▶ _TRY IT_
Please list every amenity that the provided text asks about with the words "Do we have".

▶ _PROVIDED TEXT_

━━━━━━━━━━━━━━━━

Responsiveness, very similar to what would see in the private sector, if you don’t get back to your customer within 24 hours, they don’t feel you’re responding to them.
If you look at the turnout of the last provincial election, it was very low. What I hear at the door is voter apathy. People are tired of traditional politics. They are tired of people who aren’t listening to them or aren’t engaging them.
At the end of the day people are looking for the same opportunities as they see in the city. When look at things like community parks, do we have splash pads? Do we have tennis courts? Do we have bocce courts? All those amenities around the City of Toronto, we believe our city deserves the same.
The transfer payments that haven’t been coming from city of Toronto in an equitable way, that needs to change. People are tired of being told they’re going to get things and they never end up seeing them. We have to fight for those things. At the end of the day our city has fixed resources, so you have to fight for those things.
Revitalization, our community wants to be revitalized but we have to do it in a sensible way. How do we do that in a way that benefits the community long term? I think it’s time we start looking at things in a different way.Amanda Coombs
Amanda Coombs is a long-time resident of the Humber River-Black Creek riding where she also grew-up and is currently raising her child.
Coombs is a graduate of York University where she completed an undergraduate degree in Psychology and is currently pursuing a Master’s degree in Counselling, while working as a Mental Health First Aid and CPR Instructor, and Toronto Community Crisis Worker. Coombs also applies for grants to ensure that these certifications are free of cost to residents.
One of her key skills as a Mental Health Counsellor is her ability to actively listen to people as they share their challenges and personal problems with her.
She validates their feelings and lets them know that they are essential, and that she is not just listening, but they are being heard.
The individuals Coombs supports don’t leave her office with empty promises of achieving good mental health and overall well-being. She walks alongside them on their journey to recovery and helps them get there.
Primarily by not just looking at the symptoms but supporting these individuals by identifying the root causes of their problems.

━━━━━━━━━━━━━━━━

▶ _DATA LISTING_
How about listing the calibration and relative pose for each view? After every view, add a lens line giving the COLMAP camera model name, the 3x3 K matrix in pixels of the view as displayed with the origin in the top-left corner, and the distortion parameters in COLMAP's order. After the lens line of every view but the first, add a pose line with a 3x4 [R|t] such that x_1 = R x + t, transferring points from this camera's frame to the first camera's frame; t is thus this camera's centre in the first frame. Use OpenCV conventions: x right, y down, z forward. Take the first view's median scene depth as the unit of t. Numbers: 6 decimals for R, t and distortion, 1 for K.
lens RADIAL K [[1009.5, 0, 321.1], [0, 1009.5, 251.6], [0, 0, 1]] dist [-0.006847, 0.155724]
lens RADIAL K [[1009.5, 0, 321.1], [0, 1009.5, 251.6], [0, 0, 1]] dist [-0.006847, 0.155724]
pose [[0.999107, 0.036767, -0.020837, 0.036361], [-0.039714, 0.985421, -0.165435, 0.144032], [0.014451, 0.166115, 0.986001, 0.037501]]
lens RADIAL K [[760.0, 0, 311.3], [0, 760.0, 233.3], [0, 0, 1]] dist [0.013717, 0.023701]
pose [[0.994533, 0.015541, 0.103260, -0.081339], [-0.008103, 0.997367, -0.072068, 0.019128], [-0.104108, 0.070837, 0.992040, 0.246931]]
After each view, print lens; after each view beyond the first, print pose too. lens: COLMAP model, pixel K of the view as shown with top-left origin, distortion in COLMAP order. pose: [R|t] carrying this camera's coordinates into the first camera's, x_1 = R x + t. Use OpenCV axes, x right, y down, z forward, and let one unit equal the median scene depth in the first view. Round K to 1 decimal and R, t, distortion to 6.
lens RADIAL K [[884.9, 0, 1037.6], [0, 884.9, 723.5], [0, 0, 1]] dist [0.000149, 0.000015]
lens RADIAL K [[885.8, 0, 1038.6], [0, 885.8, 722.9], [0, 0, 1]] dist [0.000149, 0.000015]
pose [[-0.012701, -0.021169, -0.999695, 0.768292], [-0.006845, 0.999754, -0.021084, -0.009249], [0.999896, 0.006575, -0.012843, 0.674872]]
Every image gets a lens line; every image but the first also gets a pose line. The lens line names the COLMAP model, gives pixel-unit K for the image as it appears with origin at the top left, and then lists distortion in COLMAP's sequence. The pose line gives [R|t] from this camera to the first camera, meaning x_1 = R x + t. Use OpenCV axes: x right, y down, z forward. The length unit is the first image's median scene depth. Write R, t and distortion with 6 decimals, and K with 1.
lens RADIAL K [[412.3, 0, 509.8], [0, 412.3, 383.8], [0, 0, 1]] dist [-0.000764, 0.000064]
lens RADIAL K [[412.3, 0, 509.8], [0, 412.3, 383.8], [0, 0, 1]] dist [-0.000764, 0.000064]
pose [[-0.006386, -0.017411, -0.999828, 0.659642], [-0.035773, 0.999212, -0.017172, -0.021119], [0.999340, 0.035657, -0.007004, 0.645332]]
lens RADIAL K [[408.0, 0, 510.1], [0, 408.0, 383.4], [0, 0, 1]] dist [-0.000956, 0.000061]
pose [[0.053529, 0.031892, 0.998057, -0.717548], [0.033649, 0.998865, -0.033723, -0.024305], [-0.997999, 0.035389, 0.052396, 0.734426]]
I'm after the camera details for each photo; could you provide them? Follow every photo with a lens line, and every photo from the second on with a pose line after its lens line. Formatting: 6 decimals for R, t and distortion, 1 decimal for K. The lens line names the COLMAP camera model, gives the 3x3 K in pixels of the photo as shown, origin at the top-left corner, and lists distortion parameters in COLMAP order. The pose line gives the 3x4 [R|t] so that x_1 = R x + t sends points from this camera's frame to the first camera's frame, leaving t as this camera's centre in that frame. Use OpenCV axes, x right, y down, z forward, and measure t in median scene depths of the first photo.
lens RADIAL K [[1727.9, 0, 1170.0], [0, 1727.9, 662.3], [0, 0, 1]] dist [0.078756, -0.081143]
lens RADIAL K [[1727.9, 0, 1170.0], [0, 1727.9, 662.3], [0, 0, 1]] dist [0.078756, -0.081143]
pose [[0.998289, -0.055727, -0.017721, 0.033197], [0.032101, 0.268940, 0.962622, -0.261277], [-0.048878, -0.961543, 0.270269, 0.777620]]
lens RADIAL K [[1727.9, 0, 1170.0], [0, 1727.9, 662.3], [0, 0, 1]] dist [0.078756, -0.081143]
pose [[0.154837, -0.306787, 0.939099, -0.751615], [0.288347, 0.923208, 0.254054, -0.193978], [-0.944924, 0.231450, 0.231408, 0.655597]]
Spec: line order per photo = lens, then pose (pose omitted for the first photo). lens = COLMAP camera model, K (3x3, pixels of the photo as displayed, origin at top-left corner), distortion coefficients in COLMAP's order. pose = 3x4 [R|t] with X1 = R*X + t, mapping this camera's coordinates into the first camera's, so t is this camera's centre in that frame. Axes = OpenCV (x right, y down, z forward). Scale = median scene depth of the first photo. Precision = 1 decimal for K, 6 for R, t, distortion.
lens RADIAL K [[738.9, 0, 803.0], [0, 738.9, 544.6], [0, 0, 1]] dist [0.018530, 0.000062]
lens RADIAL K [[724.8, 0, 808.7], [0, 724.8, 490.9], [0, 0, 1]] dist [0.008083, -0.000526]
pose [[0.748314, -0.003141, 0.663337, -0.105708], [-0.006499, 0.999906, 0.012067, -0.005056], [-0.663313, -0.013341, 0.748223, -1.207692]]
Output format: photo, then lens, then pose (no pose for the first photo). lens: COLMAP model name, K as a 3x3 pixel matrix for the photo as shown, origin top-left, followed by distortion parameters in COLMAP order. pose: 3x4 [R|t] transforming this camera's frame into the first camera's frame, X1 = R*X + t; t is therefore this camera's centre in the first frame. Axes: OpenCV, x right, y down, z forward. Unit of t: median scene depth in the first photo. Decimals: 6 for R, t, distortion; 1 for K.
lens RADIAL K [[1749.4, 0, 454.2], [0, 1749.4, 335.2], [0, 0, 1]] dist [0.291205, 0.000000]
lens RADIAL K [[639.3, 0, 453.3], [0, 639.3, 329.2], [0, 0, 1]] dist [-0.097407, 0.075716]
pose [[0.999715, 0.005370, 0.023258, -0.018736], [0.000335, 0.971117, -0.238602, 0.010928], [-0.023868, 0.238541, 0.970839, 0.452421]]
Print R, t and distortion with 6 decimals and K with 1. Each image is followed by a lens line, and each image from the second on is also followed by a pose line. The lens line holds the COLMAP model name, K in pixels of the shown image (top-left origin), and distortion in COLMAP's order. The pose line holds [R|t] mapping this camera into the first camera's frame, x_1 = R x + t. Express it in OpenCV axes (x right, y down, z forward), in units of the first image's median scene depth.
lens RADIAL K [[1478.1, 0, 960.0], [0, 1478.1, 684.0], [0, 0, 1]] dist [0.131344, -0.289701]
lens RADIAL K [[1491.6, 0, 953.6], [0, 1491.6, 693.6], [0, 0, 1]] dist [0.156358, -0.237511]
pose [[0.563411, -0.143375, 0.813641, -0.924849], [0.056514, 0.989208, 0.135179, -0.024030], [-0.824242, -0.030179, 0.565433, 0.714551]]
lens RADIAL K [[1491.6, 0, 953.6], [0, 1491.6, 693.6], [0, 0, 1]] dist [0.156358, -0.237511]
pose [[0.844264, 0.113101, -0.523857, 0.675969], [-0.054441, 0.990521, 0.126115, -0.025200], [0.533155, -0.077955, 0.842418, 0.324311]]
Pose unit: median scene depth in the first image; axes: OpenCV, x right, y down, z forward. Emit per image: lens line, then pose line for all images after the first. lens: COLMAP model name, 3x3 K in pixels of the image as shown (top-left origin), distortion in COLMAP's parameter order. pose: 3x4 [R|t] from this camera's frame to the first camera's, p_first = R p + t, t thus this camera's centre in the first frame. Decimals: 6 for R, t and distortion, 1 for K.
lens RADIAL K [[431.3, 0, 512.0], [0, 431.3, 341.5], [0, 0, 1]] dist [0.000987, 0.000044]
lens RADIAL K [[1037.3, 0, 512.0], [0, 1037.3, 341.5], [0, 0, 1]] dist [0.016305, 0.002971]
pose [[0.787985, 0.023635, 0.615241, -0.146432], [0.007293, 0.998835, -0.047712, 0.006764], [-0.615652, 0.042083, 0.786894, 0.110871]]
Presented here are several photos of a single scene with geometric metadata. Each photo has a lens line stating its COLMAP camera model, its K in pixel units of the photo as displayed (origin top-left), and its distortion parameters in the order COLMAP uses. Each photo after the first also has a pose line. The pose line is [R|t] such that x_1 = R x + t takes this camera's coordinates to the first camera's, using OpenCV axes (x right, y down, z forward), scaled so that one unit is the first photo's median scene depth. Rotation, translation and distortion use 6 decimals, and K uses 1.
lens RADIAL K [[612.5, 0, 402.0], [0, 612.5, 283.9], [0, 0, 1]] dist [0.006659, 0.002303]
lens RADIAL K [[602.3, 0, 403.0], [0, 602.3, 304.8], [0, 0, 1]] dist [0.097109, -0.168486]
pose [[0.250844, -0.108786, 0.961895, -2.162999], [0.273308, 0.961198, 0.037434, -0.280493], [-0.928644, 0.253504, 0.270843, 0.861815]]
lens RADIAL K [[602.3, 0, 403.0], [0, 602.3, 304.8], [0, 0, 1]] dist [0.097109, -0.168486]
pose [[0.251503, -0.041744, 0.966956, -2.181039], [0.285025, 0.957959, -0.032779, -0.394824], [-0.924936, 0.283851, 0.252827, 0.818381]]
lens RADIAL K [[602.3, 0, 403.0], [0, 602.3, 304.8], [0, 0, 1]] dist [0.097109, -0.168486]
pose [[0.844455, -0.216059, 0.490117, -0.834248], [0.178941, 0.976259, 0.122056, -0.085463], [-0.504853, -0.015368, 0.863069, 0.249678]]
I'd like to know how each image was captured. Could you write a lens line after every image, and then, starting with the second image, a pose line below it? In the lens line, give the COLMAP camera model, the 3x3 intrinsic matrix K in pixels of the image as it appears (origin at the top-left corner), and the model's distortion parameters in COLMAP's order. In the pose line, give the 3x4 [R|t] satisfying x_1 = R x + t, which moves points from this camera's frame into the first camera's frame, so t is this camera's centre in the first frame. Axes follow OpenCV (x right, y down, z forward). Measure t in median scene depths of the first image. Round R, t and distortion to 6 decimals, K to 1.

━━━━━━━━━━━━━━━━

▶ _ANSWER AREA_
Splash pads, tennis courts, bocce courts